So you fancy yourself a fragrance expert just because you haven’t doused yourself in Drakkar Noir since the 90s?
Not so fast, hotshot. You may have common sense, but that hardly makes you an authority. Neither does sniffing fifty strips of scented paper at the mall.
Where personal style is concerned, your choice of cologne can be as make-or-break as your choice of shoes, so today we’re taking a fearless plunge into the world of men’s fragrances. You’ll come in a casual user and come out a connoisseur.
Cologne Or Eau de Toilette?
Fragrance terminology has evolved over the years, and you’ve probably heard many terms used interchangeably. Confusing? You bet. Here’s what you need to know: it’s all about concentration. As in, the concentration of the fragrance. ‘Eau de Parfum’ is the strongest concentration – 10-20% perfume oils, mixed with alcohol and a trace of water.
‘Eau de Toilette’ is a weaker concentration, with only 5-15% (typically around 10%) aromatic compounds. Neither should be confused with aftershave, which is something else entirely.
Does Fragrance Go Off?
Yes, but in not the same stomach-churning way as the milk you forgot in the back of the fridge. Look for the following signs: a smell change, a diminishment of the original potent smell, a change in colour or consistency. Expect a shelf life of 3-5 years and care for your fragrances properly.
Store them in a cool, dark place, away from humidity and at a consistent temperature. In general, the higher the quality of the fragrance, the less likely it is to spoil.
What Are Fragrance Notes?
A list of notes is not, as you may assume, a list of ingredients. Notes are purely an attempt to describe what the fragrance smells like. In other words, they’re the work of a marketing and PR department, not a laboratory.
You may see different notes used to describe the same scent, even though the actual formula hasn’t changed. Sometimes a cocktail of notes – called an ‘accord’ – is used to create a completely new, unified odour impression.
What Is Actually In Fragrances?
The short answer: probably not what you think. The list of notes may include plenty of flora, but odds are good that no flowers were harmed in the making of your cologne. Many natural essences have been replaced with synthetic equivalents to keep up with the demands of mass production and increase a scent’s life expectancy.
There may also be hints of fauna in your fragrance. A surprising number of pungent animal products (include beaver secretions and an ingredient extracted from the anal glands of a civet) are crucial components of perfumery.
What Are Fragrance Families?
Fragrances fall into specific categories that describe the ingredients used and the scents they create.
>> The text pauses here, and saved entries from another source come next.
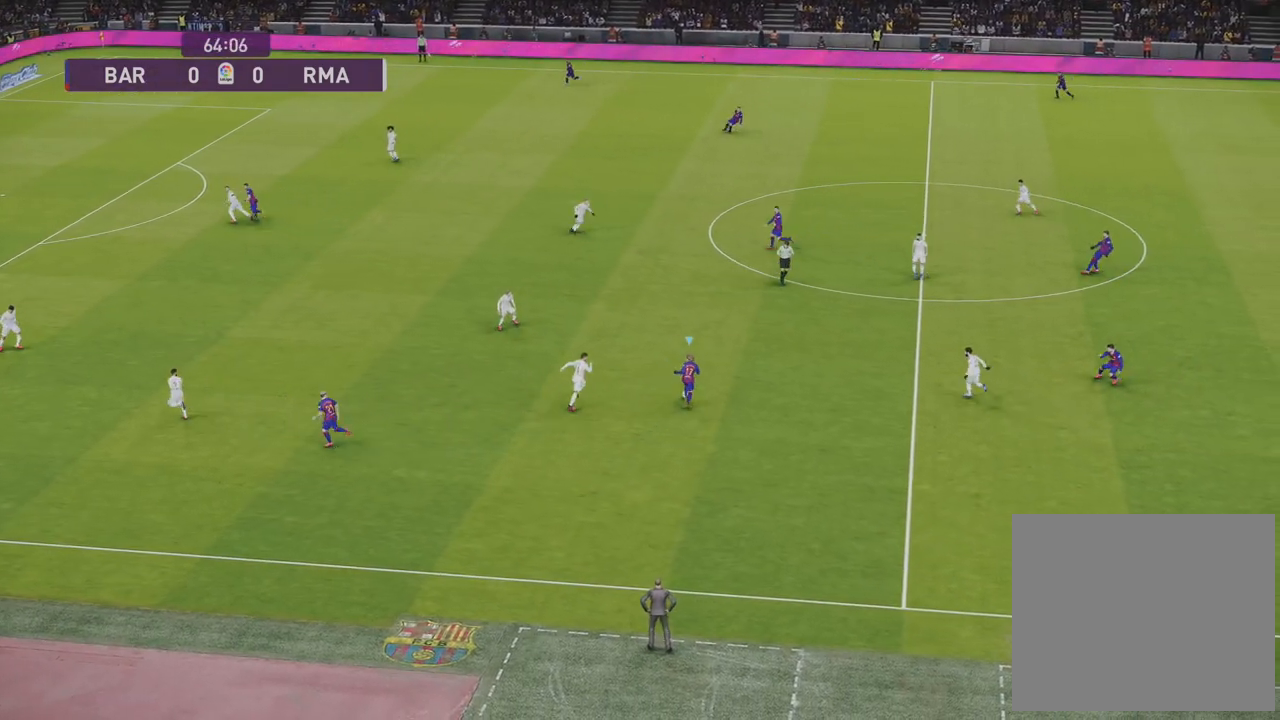
{"buttons": [], "left_stick": "up-right", "right_stick": "center", "events": [[283, "left_stick", "up-right"]]}
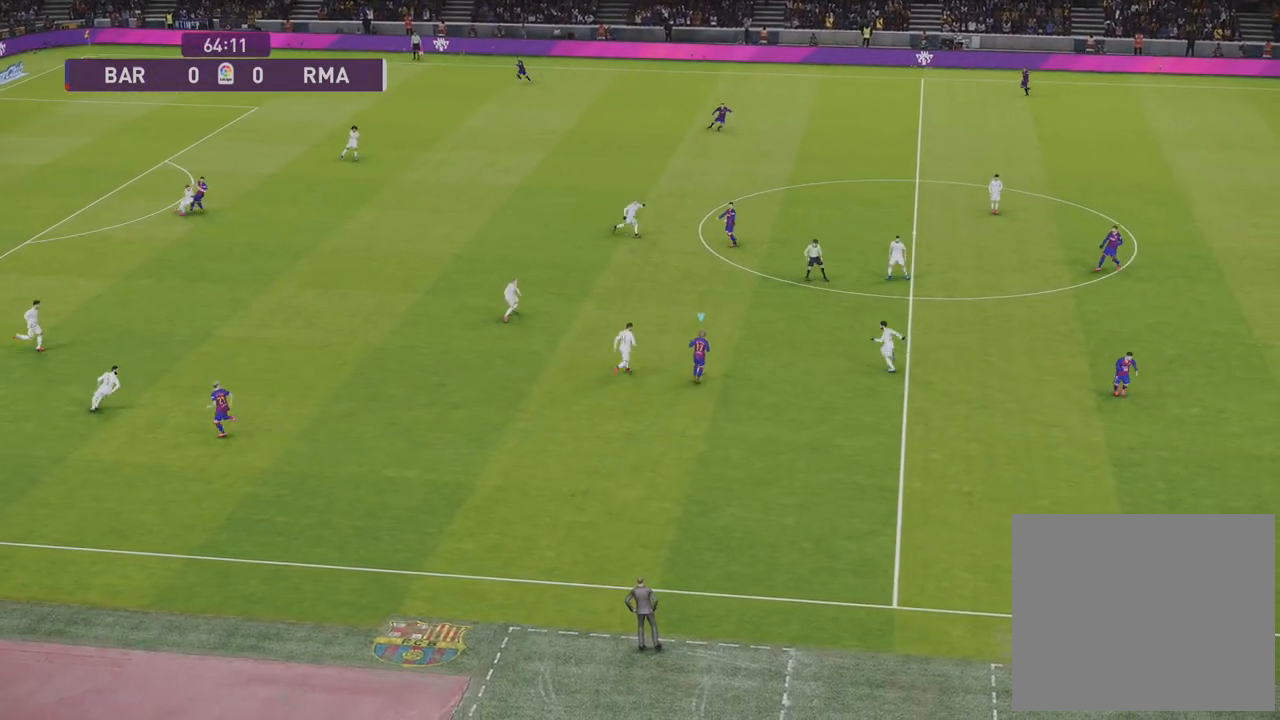
{"buttons": [], "left_stick": "up", "right_stick": "center", "events": [[117, "CIRCLE", "down"], [167, "left_stick", "up"], [300, "CIRCLE", "up"]]}
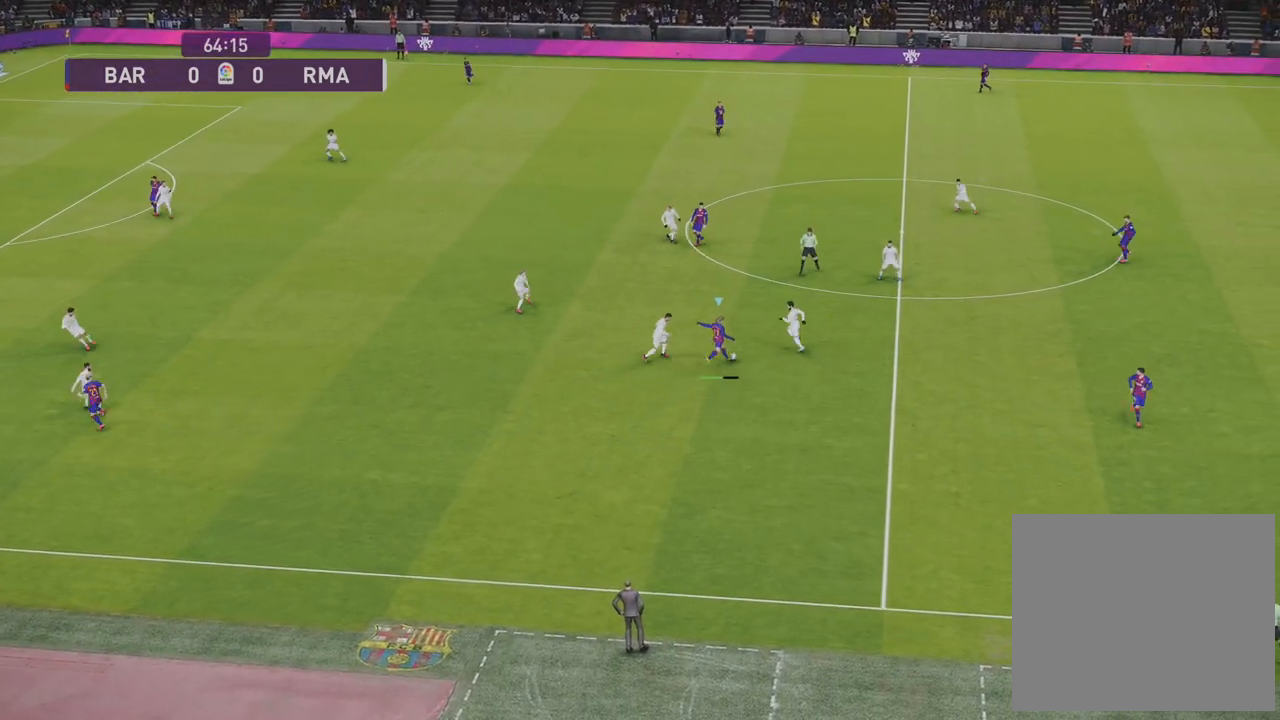
{"buttons": [], "left_stick": "up", "right_stick": "center", "events": []}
Fragrance families are quite subjective, and the list is expanding all the time, but common examples include Floral, Oriental, Leather, Aromatic, Citrus, Spicy, Woody, Chypre and Fougère.
Finding the fragrance destined to become your signature starts with understanding which scents appeal to you and suit your personality.
How Do I Choose The Right One?
At the end of the day, what really matters? What makes one fragrance different from the next? Keep these 5 factors in mind:
- Composition: What elements make up the scent? Is the blend unique? Are any of the ingredients rare or expensive?
- Release Year: Like wines, fragrances go through yearly variations. They also change with fashion trends. Something that’s ‘in’ one decade may be outdated the next. On the other hand, a scent that stands the test of time is a vintage treasure.
- Oil Content: This determines how long your cologne lasts. More oil means a stronger and longer-lasting scent. It also means you need to be careful not to overdo the application.
- Strength: Not to be confused with the above, ‘strength’ refers to how far the scent travels. A stronger fragrance will be perceptible several steps away, while a milder one will only be noticed by someone up-close-and-personal.
- Cost: The better or more rare the ingredients, the more you can expect to pay for them. No surprise there. But we will add this caveat: the more you pay for a fragrance, the more you should demand from it. If you’re dropping a bunch of dough on a cologne, make sure it’s really worth it.